しかし、ヒカリに先に言われてしまったので、僕はその先を言う。
「今回の仕事もよくわからないよな…。鉄道も飛行機も自由自在で、打ち上げる衛星の問題点まで知ってる。でも、それだけのことができるのに、JAXAにはコネがないのかな。なんで、僕らにこっそり取り替えろってなるんだか…」
僕の問いかけにヒカリも首を 傾げた。
「確かに、ハルの言う通りだよね。問題点の指摘をJAXAにはできなかったのかしら。…ただ、鉄道や飛行機の件はきっと、コネなんじゃなくて、ネットワークやIT関連のシステムに強いだけだとは思うけど。」
「システムに入り込んでるのは沼田さんかな。あの人、ニコニコ顏でいつも何も言わないけど、手強そうだよな。」
「そうね。チケットの予約番号なんかはいつも沼田さんからくるものね。」
僕の問いかけに、律儀にヒカリは返事を返す。
その時、アナウンスが流れ、僕たちの乗る飛行機の搭乗が開始された旨が伝えられた。
ヒカリとさっと視線を交わして、二人で搭乗口へと向かう。
フライト時間は一時間もない。そのあともう一度だけ乗り換えて、また数十分のフライトを経れば目的地だ。
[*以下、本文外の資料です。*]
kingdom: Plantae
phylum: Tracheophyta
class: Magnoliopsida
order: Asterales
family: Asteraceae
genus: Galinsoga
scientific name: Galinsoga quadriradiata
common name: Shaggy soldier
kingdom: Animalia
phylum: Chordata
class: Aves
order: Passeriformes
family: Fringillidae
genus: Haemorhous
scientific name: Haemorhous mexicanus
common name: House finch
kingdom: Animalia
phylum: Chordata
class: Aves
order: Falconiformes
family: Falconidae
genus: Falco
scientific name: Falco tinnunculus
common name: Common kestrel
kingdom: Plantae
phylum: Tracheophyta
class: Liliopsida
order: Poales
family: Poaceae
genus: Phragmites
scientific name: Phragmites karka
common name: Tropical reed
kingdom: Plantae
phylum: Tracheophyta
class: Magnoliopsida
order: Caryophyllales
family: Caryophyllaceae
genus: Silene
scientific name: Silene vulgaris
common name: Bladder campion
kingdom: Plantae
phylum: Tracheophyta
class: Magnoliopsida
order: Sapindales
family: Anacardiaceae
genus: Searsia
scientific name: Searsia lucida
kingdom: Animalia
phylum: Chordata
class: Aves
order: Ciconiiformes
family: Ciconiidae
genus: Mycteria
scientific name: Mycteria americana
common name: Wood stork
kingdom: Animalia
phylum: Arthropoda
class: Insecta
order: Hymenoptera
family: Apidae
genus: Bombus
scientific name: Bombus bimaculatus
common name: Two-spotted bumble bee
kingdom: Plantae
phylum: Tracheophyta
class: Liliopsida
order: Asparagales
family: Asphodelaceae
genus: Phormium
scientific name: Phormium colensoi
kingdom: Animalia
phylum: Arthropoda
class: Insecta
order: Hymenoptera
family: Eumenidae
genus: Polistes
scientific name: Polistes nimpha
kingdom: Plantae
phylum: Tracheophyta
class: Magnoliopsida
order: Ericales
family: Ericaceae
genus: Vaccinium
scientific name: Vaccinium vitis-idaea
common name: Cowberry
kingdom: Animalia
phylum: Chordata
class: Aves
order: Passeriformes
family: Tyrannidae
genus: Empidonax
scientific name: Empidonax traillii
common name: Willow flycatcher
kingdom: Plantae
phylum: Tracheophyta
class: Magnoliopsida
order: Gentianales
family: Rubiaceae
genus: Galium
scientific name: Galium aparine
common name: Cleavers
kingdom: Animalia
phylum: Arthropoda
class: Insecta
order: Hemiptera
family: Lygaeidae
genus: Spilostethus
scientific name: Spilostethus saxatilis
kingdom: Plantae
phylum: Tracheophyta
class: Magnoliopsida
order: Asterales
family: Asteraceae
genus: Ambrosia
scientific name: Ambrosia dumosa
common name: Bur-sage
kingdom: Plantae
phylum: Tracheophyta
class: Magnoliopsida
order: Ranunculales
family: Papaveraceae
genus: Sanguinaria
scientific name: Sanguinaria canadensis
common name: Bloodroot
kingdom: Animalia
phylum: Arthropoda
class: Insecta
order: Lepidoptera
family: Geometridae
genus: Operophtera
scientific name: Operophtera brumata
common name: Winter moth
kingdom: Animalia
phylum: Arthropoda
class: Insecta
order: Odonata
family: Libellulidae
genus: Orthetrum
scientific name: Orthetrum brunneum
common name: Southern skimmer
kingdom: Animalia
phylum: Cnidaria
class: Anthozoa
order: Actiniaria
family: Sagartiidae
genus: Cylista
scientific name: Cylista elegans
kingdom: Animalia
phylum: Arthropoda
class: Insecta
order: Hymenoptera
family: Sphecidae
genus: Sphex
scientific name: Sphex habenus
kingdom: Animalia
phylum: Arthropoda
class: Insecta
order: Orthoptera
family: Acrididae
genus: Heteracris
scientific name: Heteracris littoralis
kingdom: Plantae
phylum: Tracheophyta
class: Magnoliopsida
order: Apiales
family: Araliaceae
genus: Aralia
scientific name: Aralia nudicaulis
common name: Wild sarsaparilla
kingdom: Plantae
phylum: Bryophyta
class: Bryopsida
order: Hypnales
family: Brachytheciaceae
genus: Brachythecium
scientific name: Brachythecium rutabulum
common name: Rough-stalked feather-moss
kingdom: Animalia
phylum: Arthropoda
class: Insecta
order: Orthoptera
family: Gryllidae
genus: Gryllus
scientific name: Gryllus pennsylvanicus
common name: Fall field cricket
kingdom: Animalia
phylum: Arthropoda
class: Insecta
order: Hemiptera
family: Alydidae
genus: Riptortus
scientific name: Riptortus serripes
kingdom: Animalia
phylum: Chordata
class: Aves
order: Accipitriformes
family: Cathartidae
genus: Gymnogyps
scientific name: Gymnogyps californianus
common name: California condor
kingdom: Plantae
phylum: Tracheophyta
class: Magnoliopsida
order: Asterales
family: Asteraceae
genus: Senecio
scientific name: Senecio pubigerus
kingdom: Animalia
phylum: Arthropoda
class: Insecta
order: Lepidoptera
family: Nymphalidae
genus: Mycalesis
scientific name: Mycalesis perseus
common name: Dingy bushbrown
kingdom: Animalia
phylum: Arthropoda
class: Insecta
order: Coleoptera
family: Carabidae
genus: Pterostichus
僕たちを狭いシートにしばりつけた飛行機の機内はさながら、ブロイラーを大量に飼うニワトリ小屋のようだ。
沼田さんがとってるのか、ハヤトの指示なのか知らないが、せっかくならエコノミーではなくてビジネスでもとってくれればいいのに。
きっと、ハヤトだな、と答えを出した頃、にわとり小屋は地を蹴って、空へと飛び立った。
飛行機が安定し、シートベルトのサインが消えるの、隣に座るヒカリが、ごそごそとリュックの中から例の小包を取り出した。